Treinen alsmaar trager: evaluatienota maakt brandhout van nieuw vervoersplan van de NMBS

Sinds het nieuwe vervoersplan van de NMBS in december werd ingevoerd, rijden zes op de tien treinen trager dan voordien. Dat blijkt uit een uitgebreide evaluatienota die geschreven is door TreinTramBus, Test-Aankoop en hun Waalse tegenhangers.

In de evaluatienota werden de gemiddelde reistijden van 363 treinritten vergeleken, zowel voor als na de invoering van het nieuwe vervoersplan. En uit die vergelijking blijkt dat maar liefst 59 procent van de onderzochte treinen trager rijdt. De gemiddelde reistijd is gestegen van 60 naar 62 minuten. Dat is echter geen nieuw gegeven, zo blijkt uit onderstaande grafieken.

Reistijden vanuit Brussel

Regionale verbindingen

Voor reizigers is dat uiteraard onbegrijpbaar, zeker buiten de spitsuren wanneer treinen vaak onnodig lang stilstaan in de stations. De NMBS hoopte met deze maatregel om de stiptheid van de treinen te verhogen, maar volgens de evaluatienota blijkt uit steekproeven dat dat niet echt lukt. Zo haalt de IC-trein Essen-Brussel een stiptheidscijfer van amper 77 procent op de bestemming, als rekening gehouden wordt met afgeschafte treinen. Dat zit namelijk niet in de cijfers van de NMBS zelf. En dat stiptheidscijfers houdt ook nog eens geen rekening met vertragingen onderweg. Dan zou de stiptheid zelfs amper 65 procent bedragen.
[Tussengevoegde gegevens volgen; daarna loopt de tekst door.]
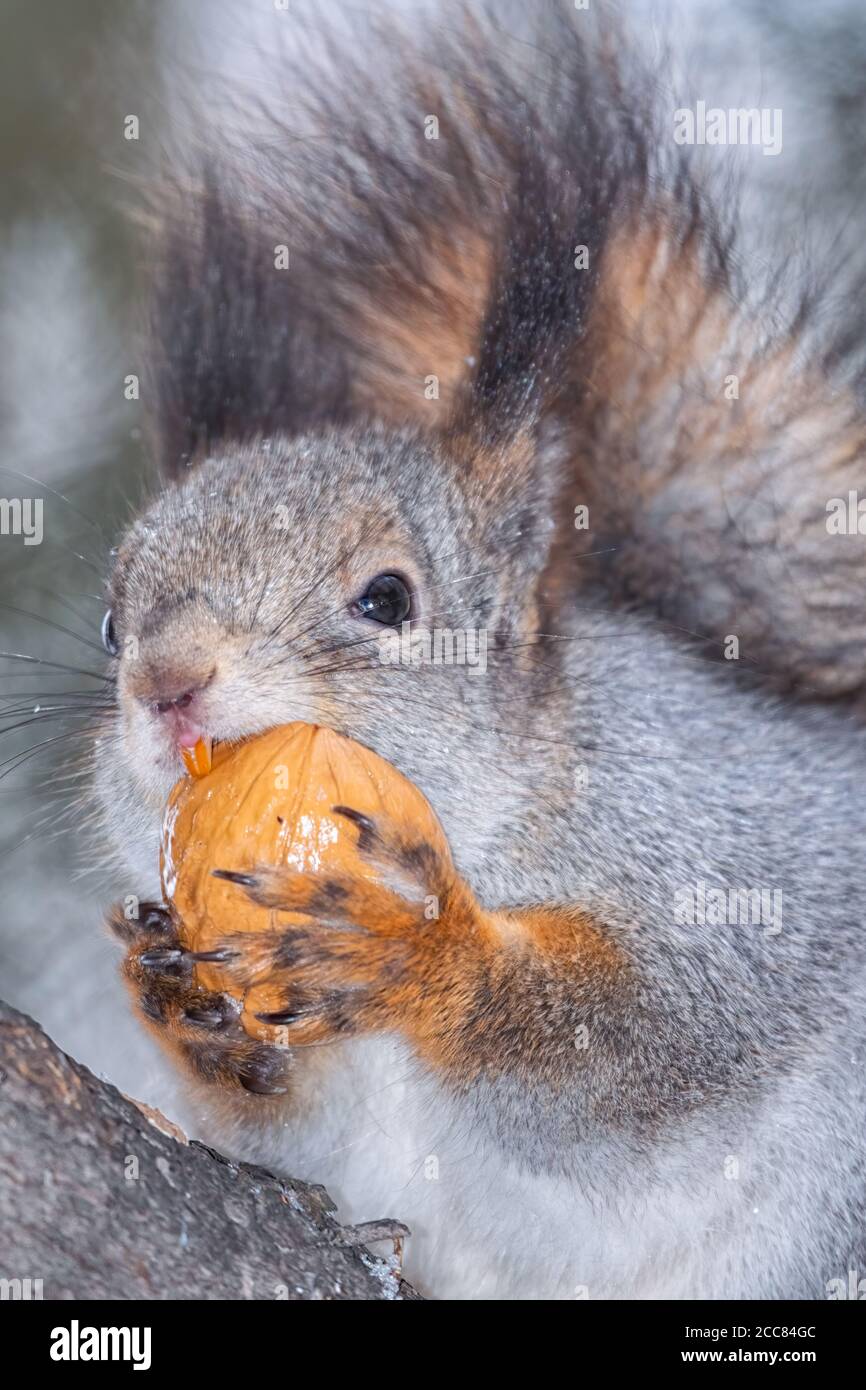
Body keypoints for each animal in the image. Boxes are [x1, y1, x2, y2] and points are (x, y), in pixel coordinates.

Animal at [94, 3, 866, 1298]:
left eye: (386, 598)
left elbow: (643, 1043)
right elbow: (280, 1126)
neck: (511, 806)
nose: (165, 682)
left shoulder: (729, 873)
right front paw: (183, 1001)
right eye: (109, 623)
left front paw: (420, 950)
Volgens de evaluatienota liggen er structurele oorzaken aan de basis van de vertragingen, en die worden niet aangepakt. Het gaat dan om gebrekkig onderhoud van rollend materieel, verouderde sporen en bovenleidingen, … Maar TreinTramBus en Test-Aankoop geven niet alleen Infrabel en de NMBS daarvoor de schuld. De overheid maakt te weinig budget beschikbaar, en de komende jaren moet de NMBS nog maar eens 20 procent van zijn werkingsmiddelen inleveren.

De klachten blijven dan ook binnenstromen bij de ombudsdiensten en reizigersorganisaties. Volgens de nota gaan alleen enkele hoofdlijnen erop vooruit, met name van Gent en Leuven richting Brussel. Maar op andere plaatsen is het huilen met de pet op. Van Hasselt naar Antwerpen moet je tegenwoordig zelfs overstappen, terwijl Antwerpen buiten de spits het station is waar de meeste reizigers naartoe sporen.

De NMBS lijkt dan ook volledig in te zetten op woon-werkverkeer, en zich niet te veel aan te trekken van de overige uren. Om van het weekend maar te zwijgen. “Uit het Onderzoek Verplaatsingsgedrag Vlaanderen blijkt dat het aantal verplaatsingen op zaterdag hoger ligt dan op de meeste weekdagen, maar de NMBS speelt hier hoegenaamd niet op in, en laat op zaterdag en zondag maar half zoveel treinen rijden als op een weekdag”, lezen we.

Drama in weekend

Wil je in het weekend tussen Antwerpen en Brussel sporen, dan moet je het stellen met een IC die omgeleid is via de luchthaven en 53’ nodig heeft tussen Antwerpen-Centraal en Brussel-Centraal of een IC via de rechtstreekse route maar die slechts 4’ sneller is omdat er systematisch wordt gestopt in Mortsel-Oude-God, Mechelen-Nekkerspoel en Vilvoorde. Ter vergelijking in 1990 duurde een IC-rit tussen beide steden, ook in het weekend, slechts 35 minuten!”

NMBS-woordvoerder Bart Crols heeft gezegd dat de vervoersmaatschappij de nota grondig zal evalueren. Hij benadrukt dat de stiptheid verbeterd is in vergelijking met voorgaande jaren. En op de kritiek dat de NMBS zich volledig richt op woon-werkverkeer: “De budgetten zijn nu eenmaal beperkt.”